Dr. Kramář… we have met… and here… what will come of it all? It is hard to imagine. My native land reminds me of a grayish, inpenetrable mist. I did not know what was happening there, I did not know whether any faith or any hope was left there, or whether anybody was thinking of us and of what was coming. Still, the mist will fade away, the sun must appear, but shall we also see it rise? And if not… exoriare aliquis there is no policy more suicidal than to manufacture martyrs for a discontented nation.

"Dr. Kramář is a very gifted man" remarked the sergeant.

"Assuredly."

"And that is how he races along day after day. You can't call it walking."

"Where is Dr. Kramář?" asked Smrecsanyi and climbed up on the straw mattresses.

"Get down. If they report you, I shall be mixed up in it", and the sergeant Zimmerkommandant gave him a push.

The sergeant was a Viennese and consequently an anti-Semite by birth—of course, he did not know that Dr. Smrecsanyi was römisch-katolisch and on the editorial staff of the pious Reichspost.

The air in the room was damp, the floor still moist. I jumped down and measured it off. It was 10 paces long. each pace 57 centimetres, that is, 7+12 metres altogether. Something can be done to kill time and take exercise.
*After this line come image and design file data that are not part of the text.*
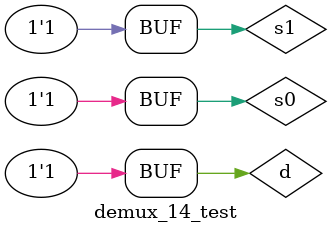
<source format=v>
`timescale 1ns / 1ps


module demux_14_test;

	// Inputs
	reg d;
	reg s0;
	reg s1;

	// Outputs
	wire y0;
	wire y1;
	wire y2;
	wire y3;

	// Instantiate the Unit Under Test (UUT)
	demux_14 uut (
		.d(d), 
		.s0(s0), 
		.s1(s1), 
		.y0(y0), 
		.y1(y1), 
		.y2(y2), 
		.y3(y3)
	);

	initial begin
		// Initialize Inputs
		s0 = 0;
		s1 = 0;
		d = 0;
		#40 s0=1;
		#40 s1=1;s0=0;
		#40 s0=1;
		#40 d = 1; s0=0;s1=0;
		#40 s0=1;
		#40 s0=0;s1=1;
		#40 s0=1;
	end
     initial begin 
		$monitor("SELECT LINES: %b%b \t d= %b \t Y3=%b Y2 =%b Y1= %b Y0= %b",s1,s0,d,y3,y2,y1,y0);
	  end 
      
endmodule


</source>
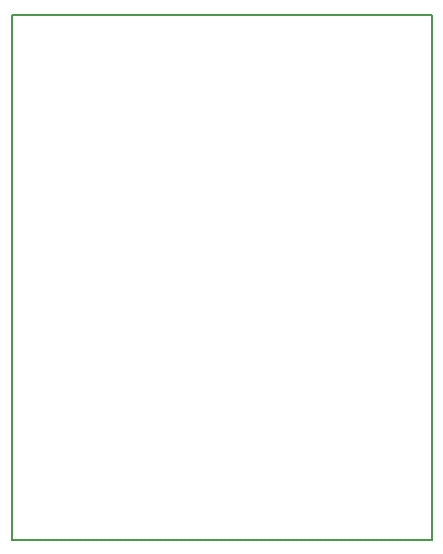
<source format=gko>
G04*
G04 #@! TF.GenerationSoftware,Altium Limited,Altium Designer,19.1.8 (144)*
G04*
G04 Layer_Color=16711935*
%FSLAX25Y25*%
%MOIN*%
G70*
G01*
G75*
%ADD13C,0.00787*%
D13*
X0Y175000D02*
X140000D01*
Y0D02*
Y175000D01*
X0Y0D02*
X140000D01*
X0D02*
Y175000D01*
M02*

</source>
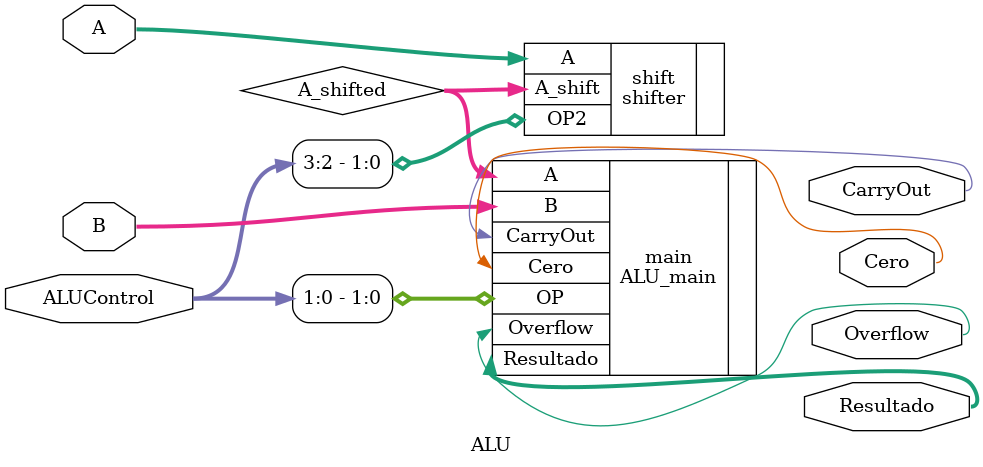
<source format=sv>
`timescale 1ns / 1ps

module ALU (
    input  logic [6:0] A, B,
    input  logic [3:0] ALUControl,   // bits [3:2] de shift y bits [1:0] de op
    output logic [7:0] Resultado,
    output logic CarryOut, Overflow, Cero
);
    logic [6:0] A_shifted;

    // shifter
    shifter shift (
        .A(A),
        .OP2(ALUControl[3:2]),
        .A_shift(A_shifted)
    );

    // ALU
    ALU_main main (
        .A(A_shifted),
        .B(B),
        .OP(ALUControl[1:0]),
        .Resultado(Resultado),
        .CarryOut(CarryOut),
        .Overflow(Overflow),
        .Cero(Cero)
    );
endmodule

</source>
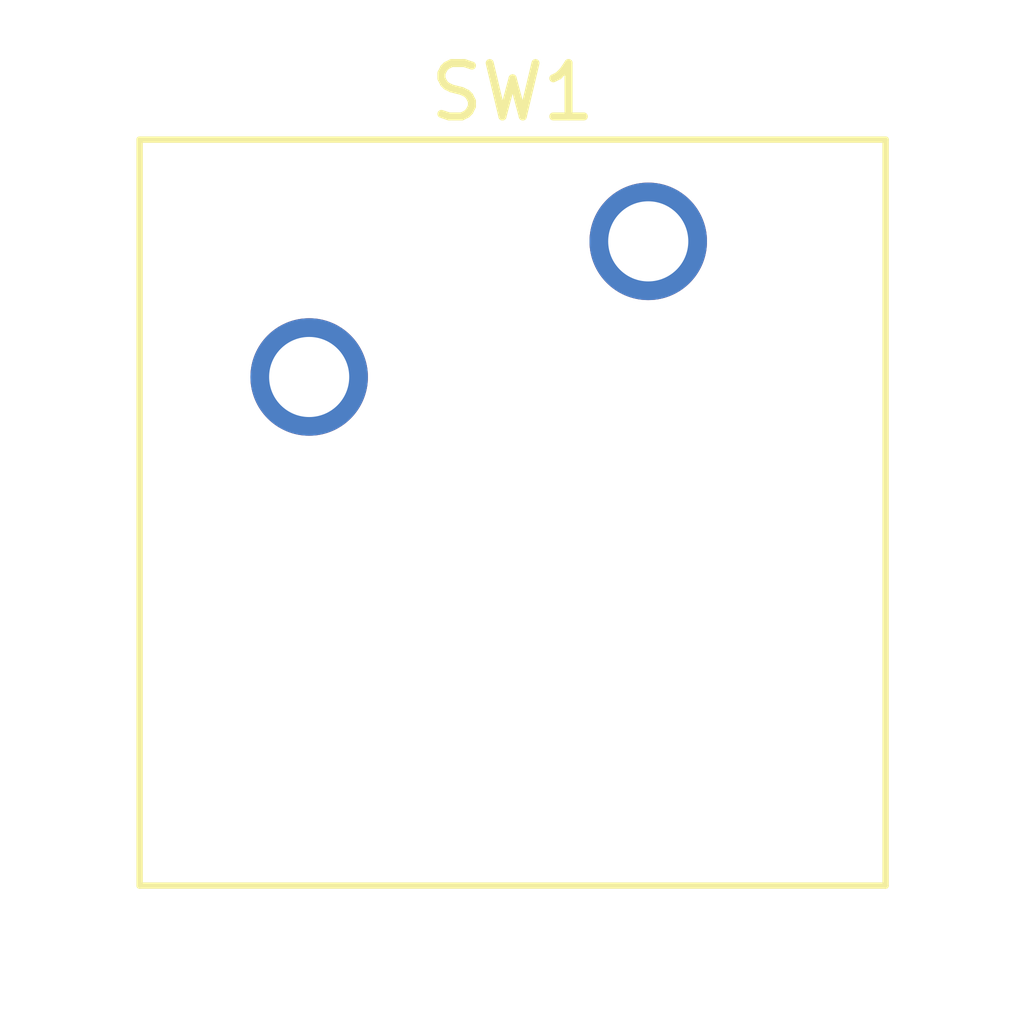
<source format=kicad_pcb>
(kicad_pcb
	(version 20240108)
	(generator "pcbnew")
	(generator_version "8.0")
	(general
		(thickness 1.6)
		(legacy_teardrops no)
	)
	(paper "A4")
	(layers
		(0 "F.Cu" signal)
		(31 "B.Cu" signal)
		(32 "B.Adhes" user "B.Adhesive")
		(33 "F.Adhes" user "F.Adhesive")
		(34 "B.Paste" user)
		(35 "F.Paste" user)
		(36 "B.SilkS" user "B.Silkscreen")
		(37 "F.SilkS" user "F.Silkscreen")
		(38 "B.Mask" user)
		(39 "F.Mask" user)
		(40 "Dwgs.User" user "User.Drawings")
		(41 "Cmts.User" user "User.Comments")
		(42 "Eco1.User" user "User.Eco1")
		(43 "Eco2.User" user "User.Eco2")
		(44 "Edge.Cuts" user)
		(45 "Margin" user)
		(46 "B.CrtYd" user "B.Courtyard")
		(47 "F.CrtYd" user "F.Courtyard")
		(48 "B.Fab" user)
		(49 "F.Fab" user)
		(50 "User.1" user)
		(51 "User.2" user)
		(52 "User.3" user)
		(53 "User.4" user)
		(54 "User.5" user)
		(55 "User.6" user)
		(56 "User.7" user)
		(57 "User.8" user)
		(58 "User.9" user)
	)
	(setup
		(pad_to_mask_clearance 0)
		(allow_soldermask_bridges_in_footprints no)
		(pcbplotparams
			(layerselection 0x00010fc_ffffffff)
			(plot_on_all_layers_selection 0x0000000_00000000)
			(disableapertmacros no)
			(usegerberextensions no)
			(usegerberattributes yes)
			(usegerberadvancedattributes yes)
			(creategerberjobfile yes)
			(dashed_line_dash_ratio 12.000000)
			(dashed_line_gap_ratio 3.000000)
			(svgprecision 4)
			(plotframeref no)
			(viasonmask no)
			(mode 1)
			(useauxorigin no)
			(hpglpennumber 1)
			(hpglpenspeed 20)
			(hpglpendiameter 15.000000)
			(pdf_front_fp_property_popups yes)
			(pdf_back_fp_property_popups yes)
			(dxfpolygonmode yes)
			(dxfimperialunits yes)
			(dxfusepcbnewfont yes)
			(psnegative no)
			(psa4output no)
			(plotreference yes)
			(plotvalue yes)
			(plotfptext yes)
			(plotinvisibletext no)
			(sketchpadsonfab no)
			(subtractmaskfromsilk no)
			(outputformat 1)
			(mirror no)
			(drillshape 1)
			(scaleselection 1)
			(outputdirectory "")
		)
	)
	(net 0 "")
	(net 1 "Net-(U1-EP)")
	(net 2 "Net-(U1-LA)")
	(footprint "Button_Switch_Keyboard:SW_Cherry_MX_1.00u_PCB" (layer "F.Cu") (at 101.75875 68.73875))
)

</source>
"Fellow criminals, our blood will grow putrid with this eternal sitting and lolling about. Of course, in jail we have to sit, but we will revolt, we will walk. Always in threes. If we walk for an hour and a half every day from wall to wall, we shall cover six kilometres, then two kilometres during our half hour's morning exercise in the yard, in the afternoon another two—ten kilometres altogether, that is enough. Messrs. Fels and Goldenstein, you join me and we will begin. And the rest of you arrange among yourselves, it's a pity to lose a single minute."

I concluded this speech, the censorists, Fels and Goldenstein joined me, and away we went.

The others talked it over and agreed that it was right.

A rhythm bore us along, the two censorists were glad that the time passed and that it was good for their health. The others looked at us. Mr. Karl intoned the Radetzky march to the sergeant's accompaniment.

"How do you manage to keep so calm?" Mr. Fels asked me.

"It's my clear conscience."

"And if they condemn you?"

"They will condemn themselves. Even if I were going to the gallows, I would whistle the Marseillaise."

"You Czechs are a wonderful nation."

The room rumbled beneath our steps. Mr. Smrecsanyi wanted to join in. "Go away" Mr. Fels snubbed him, "you don't belong to our squad. The order is only in threes."

Just before noon Mr. Fiedler arrived and ordered everybody to go to the office. The smoking requisites were there. Twenty men dashed out of the room and down the corridor as if it were a matter of returning to the other world.

After a while they were back again and clouds of smoke quivered through the air and glided away through the bars of the windows. Payment and distribution took place. Voronin, the orderly, took and stored away cigars and cigarettes, thanking with his quiet: Spasibo. Hedrich returned, and from his pockets he produced his week's pay; cigars and cigarettes.

"Never mind hunger, as long as there's something to smoke", declared the sergeant.

The orderlies dashed in with the kneading-board. What was there? Vegetables. Invectives and curses.

The pieces of meat were fished up out of the soup, but nobody touched the vegetables. Hedrich explained about the Russian Asiatic and what a scoundrel he was.

That afternoon there was no exercise—we were to receive the provisions we had ordered. The caterer had just delivered them.

Again a gallop to the superintendent's office. The superintendent was sitting there in quiet meditation smoking a pipe. Dušek was writing, Mr. Fiedler was distributing butter, cheese, ham, salami, sardines, marmalade, wine, Krondorfer, glasses, spoons,—whatever had been ordered. We carried our "Ausspeise" back to the room in our caps and hats.

And now it was already time for the evening roll-call. The superintendent, the warder and Mr. Fiedler counted us, the door closed—the end of the day. It was 3 o'clock in the afternoon. If anybody were to be taken fatally ill now, it would be no use, he would have to wait until the next morning.

Jaws were busy and smoking went on as well.

And the room rumbled beneath the steps of the squad of "scorchers". That was the new phrase.